## begin SUPPLIED TEXT

Drink Driving

Motoring Law – Drink Driving

Driving can be a pleasure, we all know that. Similarly driving can be a chore or, worse, a big mistake. Examples of big mistakes can be seen every day in the courts where drivers are charged with committing driving offences.

One of the most serious of these is drink driving; however, it’s not always that straightforward as the numbers of drivers found not guilty of the charge shows.

The law states that it is an offence to drive or attempt to drive a motor vehicle on a road or public place if the proportion of alcohol in breath, blood or urine exceeds the prescribed limit.

The legal limits for Drink Driving are:

  • 35 microgrammes of alcohol in 100ml of breath
  • 80mg of alcohol in 100ml of blood
  • 107mg of alcohol in 100ml of urine

So that’s an open and shut case then isn’t it? Not necessarily.

The first point is that the offence only applies on a road or public place. If someone was driving on private land, even after having consumed more alcohol than those prescribed limits, they would not be guilty of the offence of drink driving.

The second main area is that the prosecution will need to prove that at the time of driving you had excess alcohol in your breath, blood or urine. This could be an issue if you drank after driving but before providing a breath test; however, you would need to show that at the time of driving you would have been below the legal limit. This can happen when a driver has a nasty shock and has a drink to calm himself but expert forensic evidence would normally be needed to demonstrate this.

## end SUPPLIED TEXT
## begin ENTRIES SHOWN

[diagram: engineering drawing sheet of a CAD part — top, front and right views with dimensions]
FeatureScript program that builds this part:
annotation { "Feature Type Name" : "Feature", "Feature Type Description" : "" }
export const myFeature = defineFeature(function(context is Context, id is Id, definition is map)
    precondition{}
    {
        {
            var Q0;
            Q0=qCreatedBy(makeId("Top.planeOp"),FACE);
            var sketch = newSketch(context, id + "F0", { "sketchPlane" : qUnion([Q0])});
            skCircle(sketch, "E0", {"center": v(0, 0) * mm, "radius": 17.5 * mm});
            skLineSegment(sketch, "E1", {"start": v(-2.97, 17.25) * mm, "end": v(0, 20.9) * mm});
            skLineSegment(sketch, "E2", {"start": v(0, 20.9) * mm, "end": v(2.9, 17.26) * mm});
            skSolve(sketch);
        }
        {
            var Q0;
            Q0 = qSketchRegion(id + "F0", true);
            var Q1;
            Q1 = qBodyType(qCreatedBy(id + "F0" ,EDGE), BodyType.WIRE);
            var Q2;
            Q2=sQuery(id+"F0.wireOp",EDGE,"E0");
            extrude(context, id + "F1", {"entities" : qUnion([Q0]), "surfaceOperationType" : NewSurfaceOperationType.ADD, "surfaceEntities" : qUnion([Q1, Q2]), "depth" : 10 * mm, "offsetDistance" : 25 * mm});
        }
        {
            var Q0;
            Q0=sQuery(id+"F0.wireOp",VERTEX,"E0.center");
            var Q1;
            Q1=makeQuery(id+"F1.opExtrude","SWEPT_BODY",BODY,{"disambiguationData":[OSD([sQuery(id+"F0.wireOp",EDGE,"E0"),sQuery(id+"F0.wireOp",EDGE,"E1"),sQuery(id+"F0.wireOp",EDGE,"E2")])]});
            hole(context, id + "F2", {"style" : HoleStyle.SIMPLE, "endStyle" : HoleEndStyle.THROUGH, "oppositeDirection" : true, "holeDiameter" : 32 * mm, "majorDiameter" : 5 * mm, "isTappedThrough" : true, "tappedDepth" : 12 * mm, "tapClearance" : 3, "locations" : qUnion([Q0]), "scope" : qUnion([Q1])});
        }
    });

## end ENTRIES SHOWN

• EXERCISE TASKS
a: In the drink driving text, what is the legal limit for alcohol in 100ml of blood?
b: Please decide whether each statement agrees with the drink driving text, giving yes or no and the deciding words from the text in quotation marks. (i) The offence applies only on a road or public place. (ii) The legal limit for breath is 107 microgrammes of alcohol in 100ml. (iii) Showing that a driver drank after driving to calm down would normally need expert forensic evidence.
c: According to the drink driving text, why could drinking after driving but before a breath test be an issue in a drink driving case?

• RESULTS OF THE EXERCISE
a: 80mg of alcohol in 100ml of blood.

b:
(i) Yes: "the offence only applies on a road or public place"
(ii) No: "35 microgrammes of alcohol in 100ml of breath"
(iii) Yes: "expert forensic evidence would normally be needed to demonstrate this"

c: The prosecution must prove that the driver had excess alcohol in breath, blood or urine at the time of driving. Drinking after driving but before the breath test means the driver could argue that they were below the legal limit while driving, though they would need to show this.